’self._ valid_ Epoch() 'Wrong problem

Question

’self._ valid_ Epoch() 'Wrong problem

Sonel-YXL opened this issue 2 years ago · 6 comments

This is a great job
When I first started encoder training. In line 279 of "base_trainer. py", there is a problem with "val_ result=self. _validd_Epoch". This function cannot be found. My current solution is to annotate valid modules.
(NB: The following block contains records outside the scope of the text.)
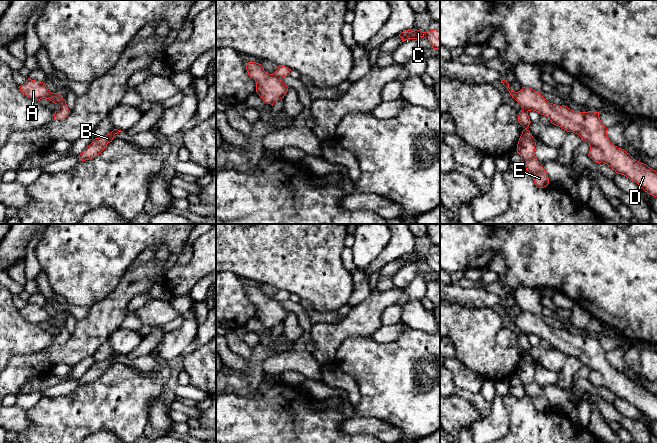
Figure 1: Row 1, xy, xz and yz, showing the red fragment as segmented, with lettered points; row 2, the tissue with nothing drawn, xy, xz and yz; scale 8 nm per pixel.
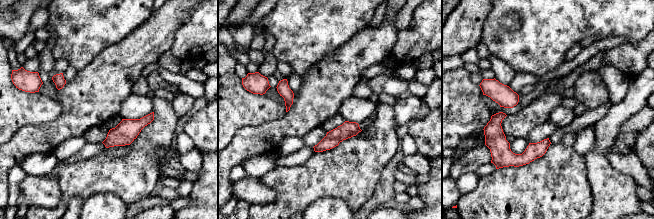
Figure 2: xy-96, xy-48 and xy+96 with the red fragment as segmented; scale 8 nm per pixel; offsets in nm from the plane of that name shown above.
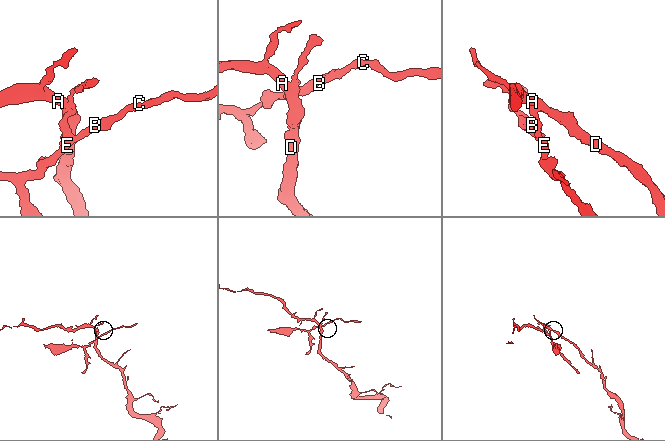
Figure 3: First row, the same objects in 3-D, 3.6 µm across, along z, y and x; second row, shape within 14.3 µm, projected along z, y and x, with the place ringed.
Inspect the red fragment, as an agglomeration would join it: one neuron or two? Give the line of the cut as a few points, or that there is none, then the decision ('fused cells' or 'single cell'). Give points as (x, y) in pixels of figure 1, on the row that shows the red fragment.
xy (51, 93), (59, 103), (59, 106) | fused cells

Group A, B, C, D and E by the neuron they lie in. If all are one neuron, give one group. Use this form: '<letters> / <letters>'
A D / B C E

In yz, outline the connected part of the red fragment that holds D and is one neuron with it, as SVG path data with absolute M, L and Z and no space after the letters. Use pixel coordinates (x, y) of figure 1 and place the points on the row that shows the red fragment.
M522 87L516 92L515 100L523 110L536 111L548 117L552 124L579 135L589 144L588 156L594 162L607 164L616 173L626 176L645 192L657 197L657 172L611 143L606 134L608 129L601 122L599 112L574 111L565 105L550 103L529 87Z

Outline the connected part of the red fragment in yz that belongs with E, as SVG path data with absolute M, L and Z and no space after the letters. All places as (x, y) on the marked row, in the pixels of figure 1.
M521 110L519 112L518 122L525 129L522 131L516 150L521 156L521 161L524 163L526 171L532 175L535 185L539 188L544 188L549 184L549 178L547 172L537 160L534 153L537 141L527 129L531 123L528 111Z

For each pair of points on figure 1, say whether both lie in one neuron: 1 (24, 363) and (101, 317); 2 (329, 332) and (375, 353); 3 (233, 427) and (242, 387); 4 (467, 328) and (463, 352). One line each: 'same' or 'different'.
1: same
2: different
3: different
4: same

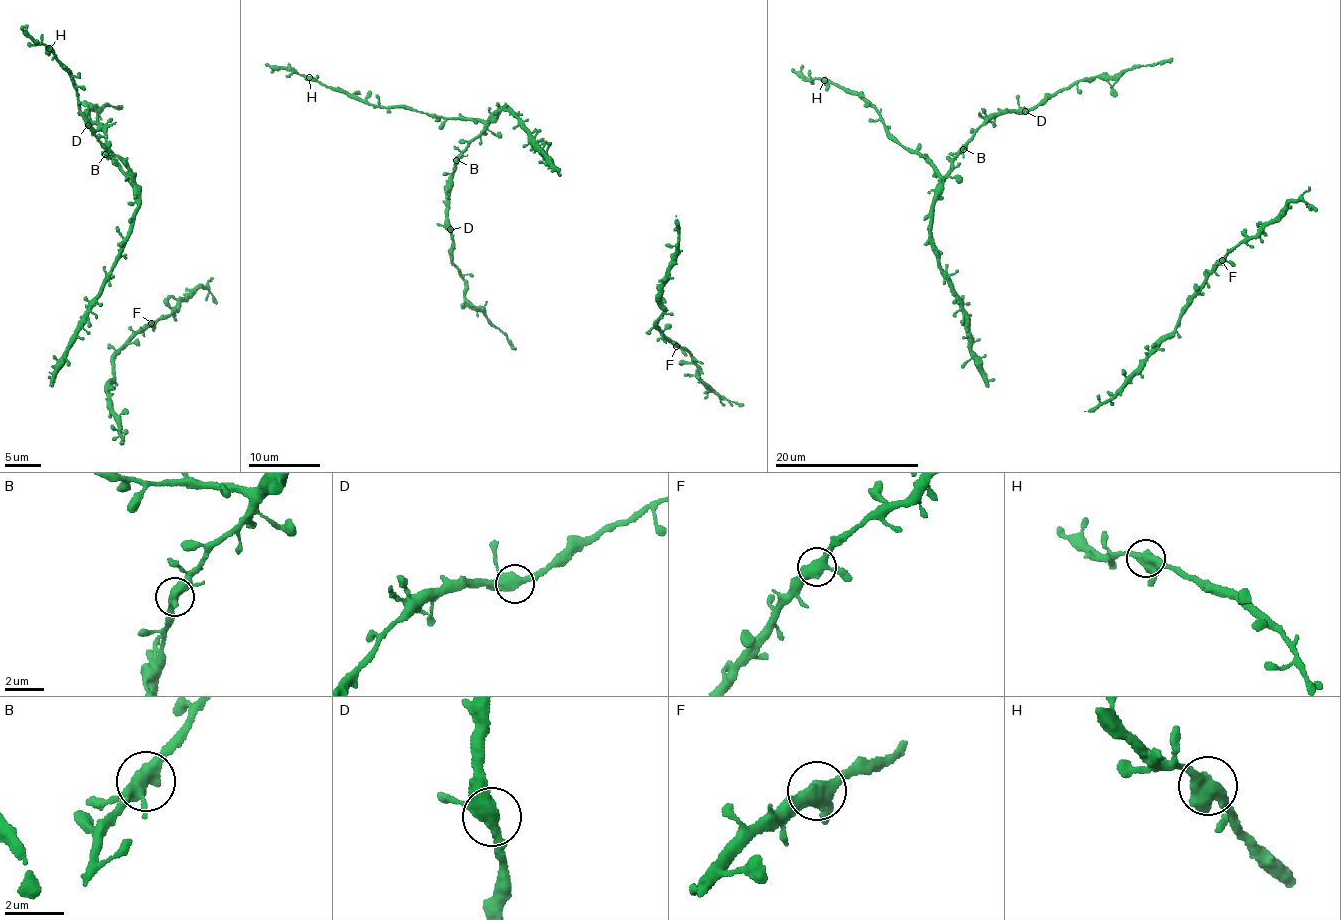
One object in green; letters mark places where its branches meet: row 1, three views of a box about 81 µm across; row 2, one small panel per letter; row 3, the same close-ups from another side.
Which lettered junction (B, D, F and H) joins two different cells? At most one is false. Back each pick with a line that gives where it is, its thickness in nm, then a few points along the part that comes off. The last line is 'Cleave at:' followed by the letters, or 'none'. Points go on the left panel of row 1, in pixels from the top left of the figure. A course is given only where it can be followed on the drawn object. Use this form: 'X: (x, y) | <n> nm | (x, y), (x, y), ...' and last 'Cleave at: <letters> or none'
Cleave at: none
Is there a better way to solve this problem?
Thank you.

Answer 1 · 2023-02-09T19:58:40.000Z

It looks like a typo was introduced to your copy of the code, it is val_result = self._valid_epoch() in the repo

Answer 2 · 2023-02-10T12:49:13.000Z

Sorry, I didn't describe this problem very clearly.
The following is the original error message.
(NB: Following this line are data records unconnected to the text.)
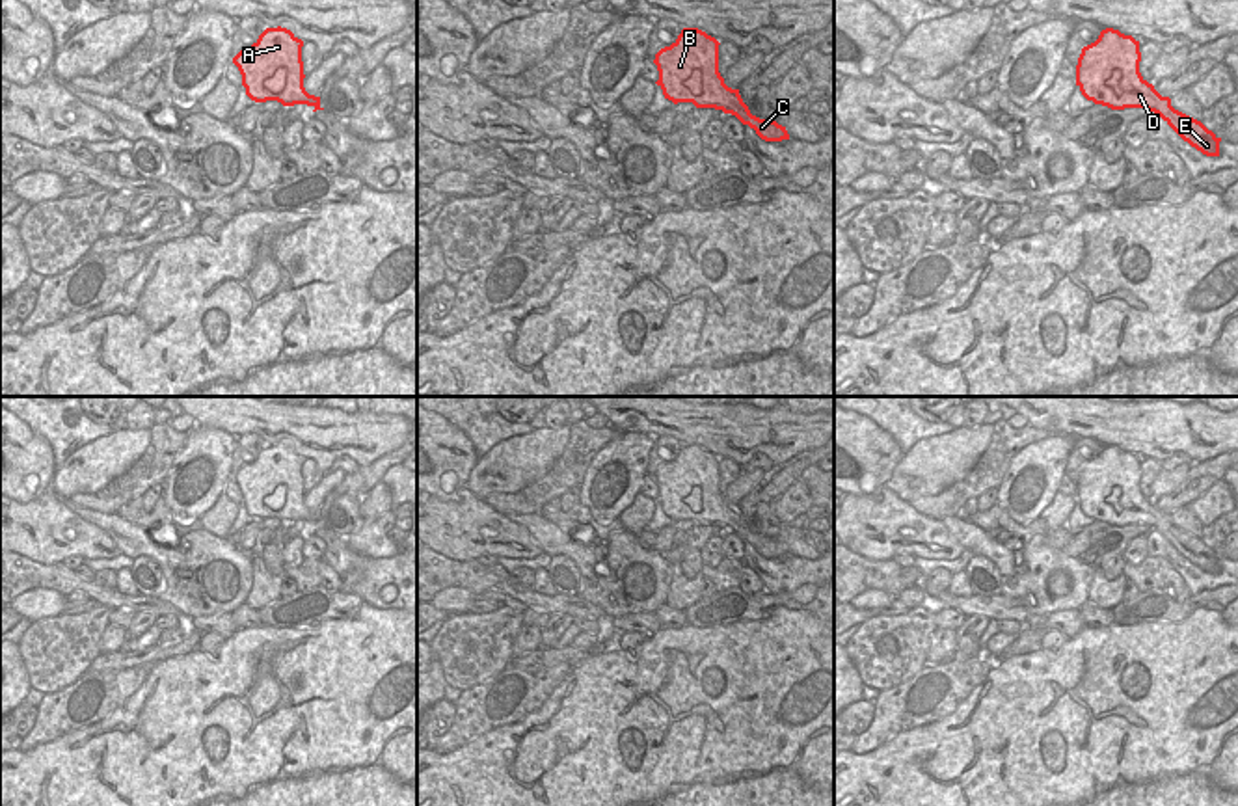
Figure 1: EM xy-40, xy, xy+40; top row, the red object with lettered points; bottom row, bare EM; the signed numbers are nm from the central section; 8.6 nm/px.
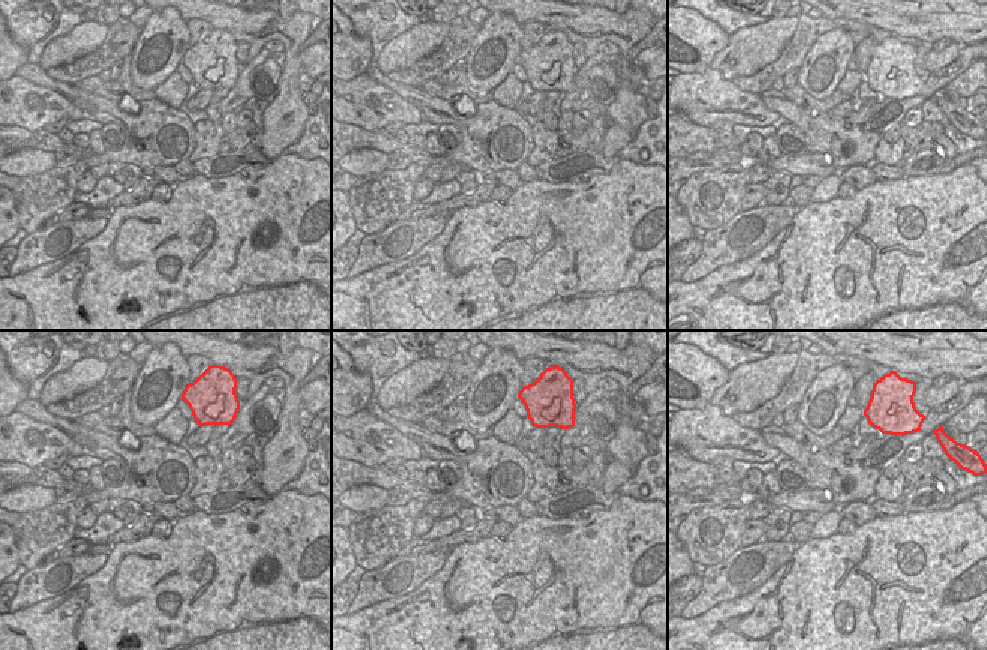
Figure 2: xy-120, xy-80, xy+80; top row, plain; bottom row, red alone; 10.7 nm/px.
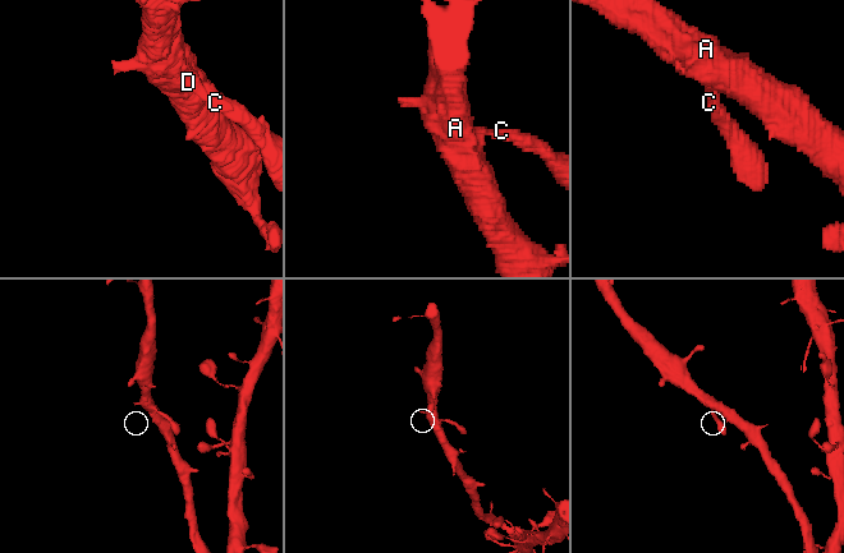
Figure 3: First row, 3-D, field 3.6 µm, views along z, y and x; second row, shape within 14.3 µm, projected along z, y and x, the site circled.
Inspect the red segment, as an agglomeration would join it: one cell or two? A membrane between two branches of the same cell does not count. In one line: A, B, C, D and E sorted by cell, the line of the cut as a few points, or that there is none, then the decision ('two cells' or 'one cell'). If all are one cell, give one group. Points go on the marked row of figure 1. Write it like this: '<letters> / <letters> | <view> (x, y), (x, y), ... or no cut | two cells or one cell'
A B C D E | no cut | one cell

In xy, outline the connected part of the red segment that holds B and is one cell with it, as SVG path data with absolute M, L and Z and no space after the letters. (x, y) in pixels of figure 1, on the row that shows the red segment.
M683 28L678 39L655 54L659 71L655 82L665 99L693 102L696 108L715 108L735 115L765 141L789 140L786 127L750 114L739 89L724 84L719 73L719 41L698 28Z

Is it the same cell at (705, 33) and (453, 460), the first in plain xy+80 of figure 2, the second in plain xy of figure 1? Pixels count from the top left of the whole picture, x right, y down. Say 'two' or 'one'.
one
Train iteration: 900, loss: 3.044715, recogLoss: 3.044715, CER: 0.990476, WER: 1.000000, sec_per_iter: 0.320079, avg_loss: 3.146585, avg_recogLoss: 3.146585, avg_CER: 0.997909, avg_WER: 1.000000,
validate
Train iteration: 1000, loss: 2.888014, recogLoss: 2.888014, CER: 0.979681, WER: 1.000000, sec_per_iter: 0.319059, avg_loss: 3.046097, avg_recogLoss: 3.046097, avg_CER: 0.990086, avg_WER: 0.999848,
WARNING: upsampling image to fit size
Traceback (most recent call last):
File "/home/sonel/code/dormitory_code_20221104/GAN/handwriting_line_generation-master/train.py", line 132, in
main(config, args.resume)
File "/home/sonel/code/dormitory_code_20221104/GAN/handwriting_line_generation-master/train.py", line 78, in main
trainer.train()
File "/home/sonel/code/dormitory_code_20221104/GAN/handwriting_line_generation-master/base/base_trainer.py", line 279, in train
val_result = self._valid_epoch()
File "/home/sonel/code/dormitory_code_20221104/GAN/handwriting_line_generation-master/trainer/hw_with_style_trainer.py", line 464, in _valid_epoch
pred, recon, losses = self.run(instance)
AttributeError: 'HWWithStyleTrainer' object has no attribute 'run'

Answer 3 · 2023-02-10T16:48:46.000Z

What is your training config?

Answer 4 · 2023-02-11T03:42:52.000Z

My training configuration is '-c configs/cf_IAM_hwr_cnnOnly_batchnorm_aug.json'
In the json file, I only changed the file_path.
I initially queried whether there is val_result = self._valid_epoch() function in the class, but I didn't seem to find it.So I'm considering whether it is caused by this factor.
Because this is the verification part, I deleted all the verification parts without affecting the final training.
There must be a better solution here.
Thank you for your detailed answer,have a good day！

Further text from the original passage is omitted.